Here it is, late April, and so far this year we’ve had 11 women killed in Kansas City. Most of these women were killed at the hands of people they know -- boyfriends, baby daddies, husbands. Even family members are killing other family members.
I am beyond frustrated by this. It’s like, we’ve already allowed children to be killed. Now we’re becoming OK with women being murdered. Young women. These are women who would someday become mothers, aunts, grandmothers...women who would contribute to society and our community. We’ll never get the chance with them. It’s always at the hands of a man, and it’s almost always gun violence.
We know that people have issues. They have mental health issues, drug addiction, trauma. We see it and we tend to turn our head, because it’s not directly our problem. We need to stop doing that. If you look around your neighborhood and see that people are having issues, we need to start reporting it or try to reach out and get them some help in some way.

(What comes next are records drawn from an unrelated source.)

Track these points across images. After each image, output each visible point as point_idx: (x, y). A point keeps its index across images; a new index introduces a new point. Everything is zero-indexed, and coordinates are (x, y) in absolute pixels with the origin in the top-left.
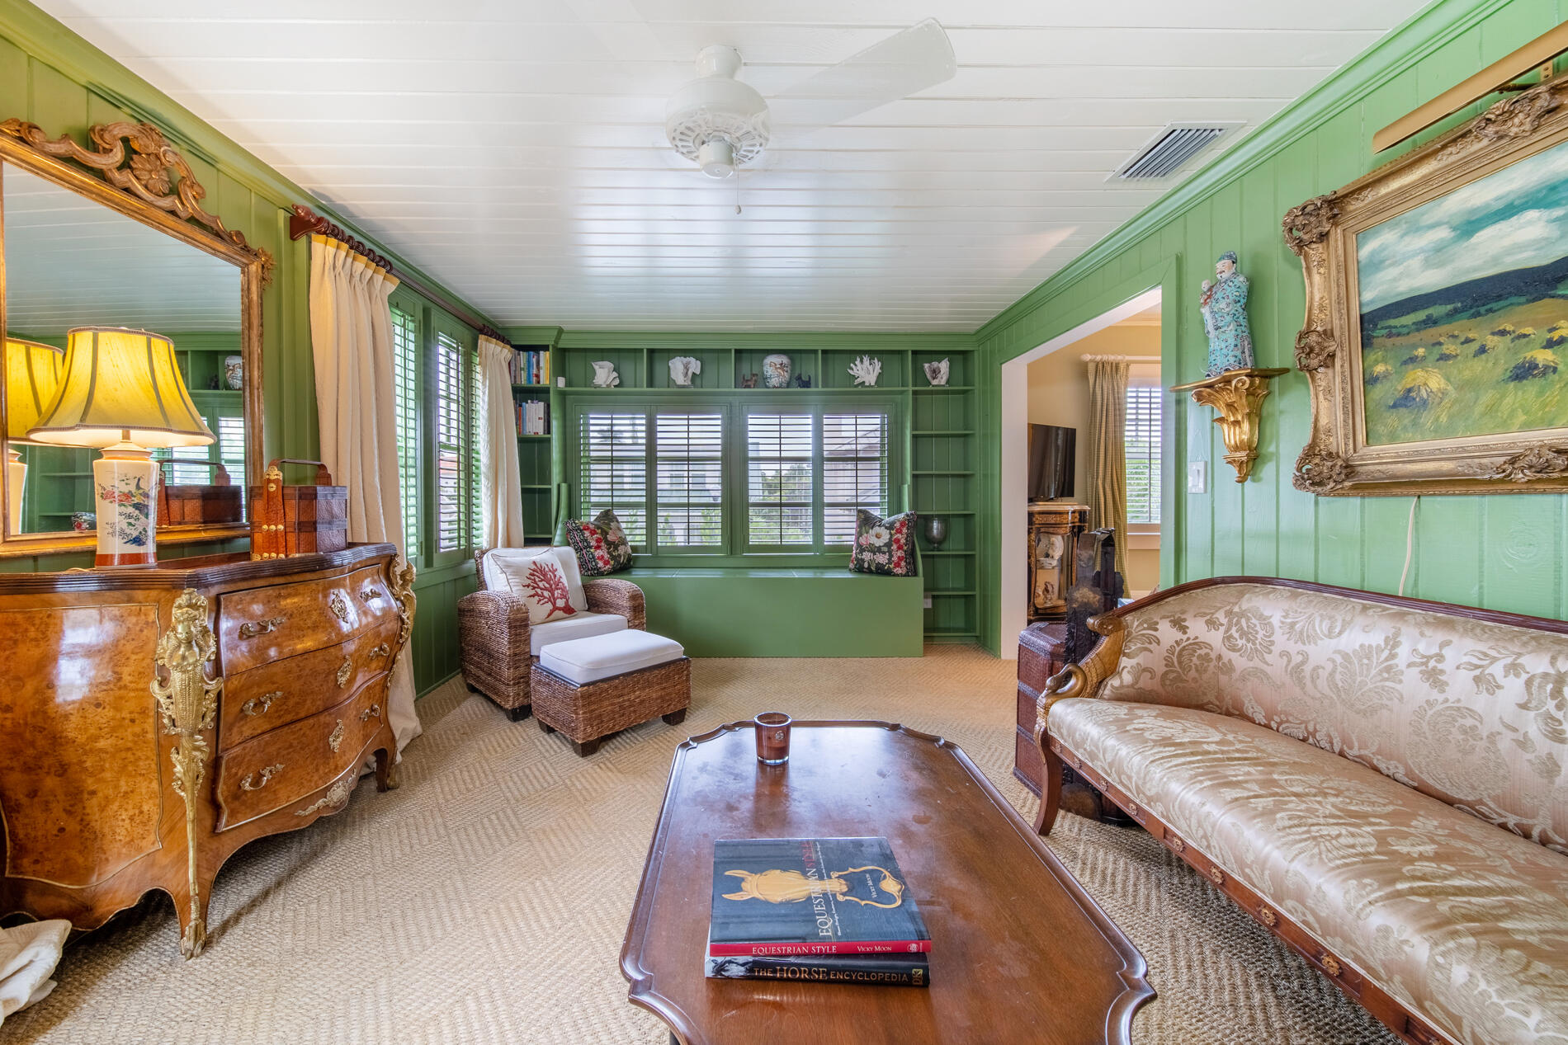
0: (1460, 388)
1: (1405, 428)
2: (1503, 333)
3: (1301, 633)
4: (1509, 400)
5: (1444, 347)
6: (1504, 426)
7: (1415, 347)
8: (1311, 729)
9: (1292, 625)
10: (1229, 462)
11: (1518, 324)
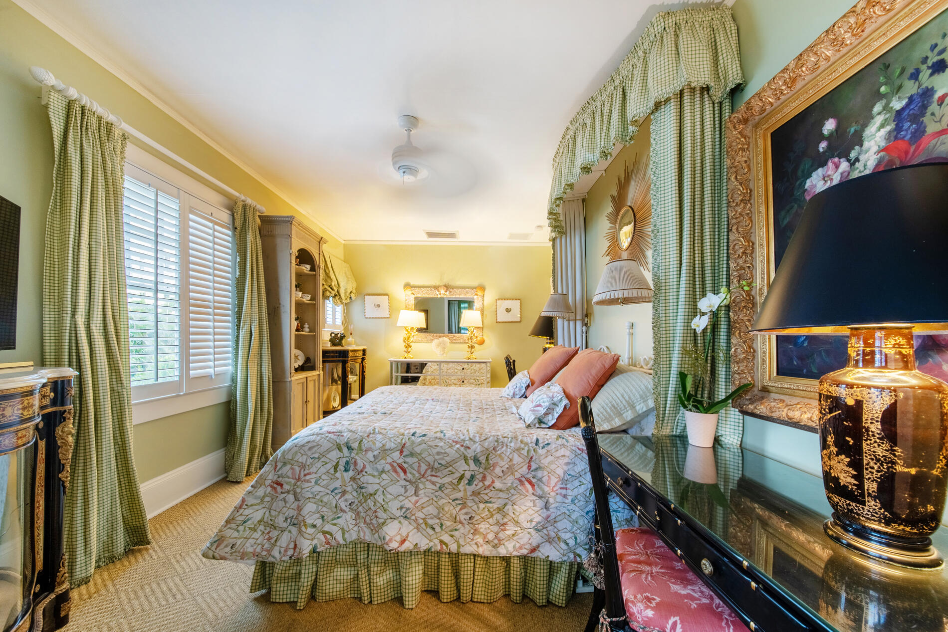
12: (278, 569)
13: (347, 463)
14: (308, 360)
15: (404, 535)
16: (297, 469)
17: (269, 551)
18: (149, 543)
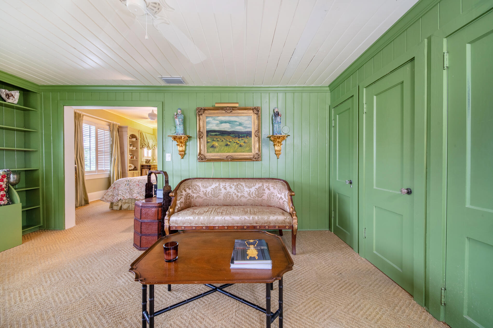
0: (220, 146)
1: (212, 151)
2: (225, 139)
3: (205, 187)
4: (225, 149)
5: (218, 139)
6: (224, 152)
7: (214, 138)
8: (208, 203)
9: (203, 186)
10: (180, 154)
11: (227, 138)
12: (114, 204)
13: (128, 184)
14: (135, 167)
15: (137, 196)
16: (118, 185)
17: (113, 200)
18: (89, 204)
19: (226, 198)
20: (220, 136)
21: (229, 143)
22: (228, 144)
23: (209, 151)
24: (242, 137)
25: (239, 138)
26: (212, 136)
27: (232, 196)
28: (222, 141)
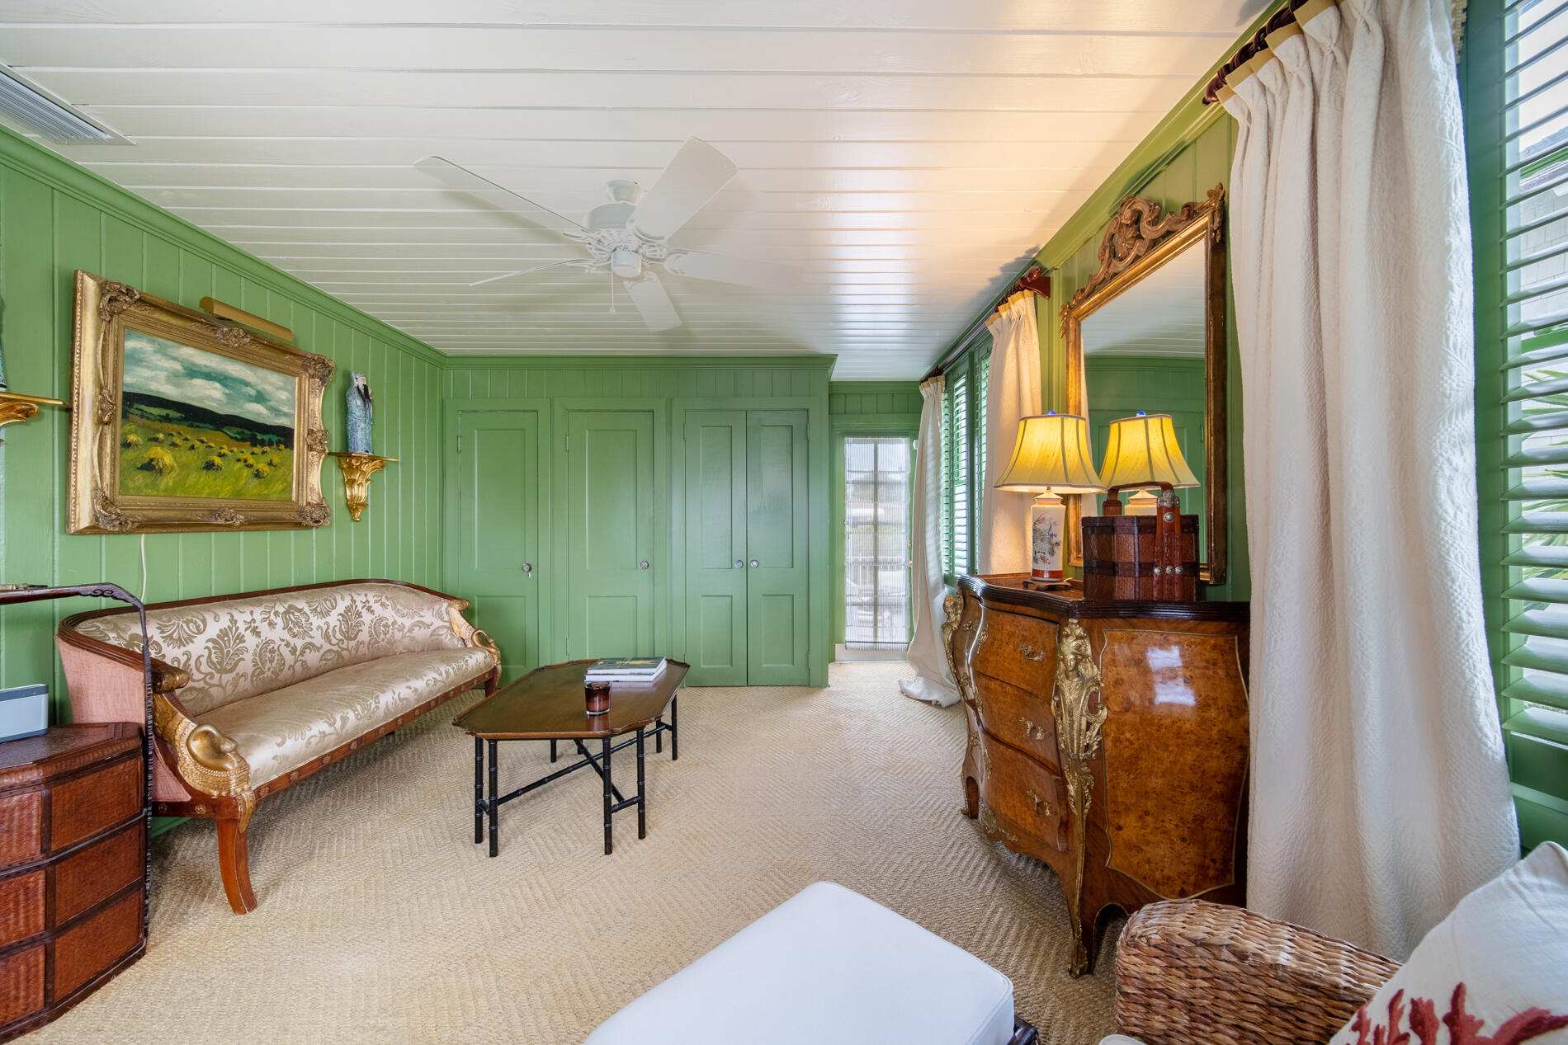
0: (180, 467)
1: (146, 487)
2: (202, 441)
3: (180, 639)
4: (202, 480)
5: (174, 438)
6: (199, 494)
7: (158, 431)
11: (209, 440)
19: (262, 664)
20: (183, 428)
21: (218, 460)
22: (213, 464)
23: (131, 484)
24: (262, 443)
25: (254, 445)
26: (148, 418)
27: (280, 655)
28: (193, 447)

A few weeks ago another young woman was killed by her baby daddy. He just kills her, in broad daylight, around 10:30 in the morning. Were there any issues with this couple? As family members and as a community, we need to start finding out more about these young women and getting them some better help. People always say, “she should have left.” Well, I never think if I’m in a relationship that someone is going to kill me. You don’t think the person who says he loves you, that you have children with, is going to take your life.
At one of the murder scenes, I asked family members if they had seen warning signs. They said, yes, they did. They told her several times she should get away. But as women, we always make excuses for our lover, our family member, our child. We tend to try to fix things.
I was in an abusive relationship myself, some years ago. He beat me, he broke all my windows, he mentally tortured me. I got an order of protection and I did everything that the police department and the law told me to do and finally he went to prison for five years. So I can see the signs. I know the signs, because I’ve been there. That time of my life -- it was in the early 2000’s, I’ve just blocked out. But I’m afraid he’s doing the same thing to somebody else because prison does not rehabilitate men like that.
As far as domestic violence, the community response should be outraged. Children are seeing this. What do you think this is doing to them? And yet our response is to go on like nothing has happened. These children grow up to be young men and young women and they grow up with this trauma. We need to reach out to the children who have been affected by this madness and try to mentor them and guide them and let them know what normal life should be. Otherwise all this trauma, all this anger, it ends up being a homicide sometime later. That’s what it becomes -- another homicide.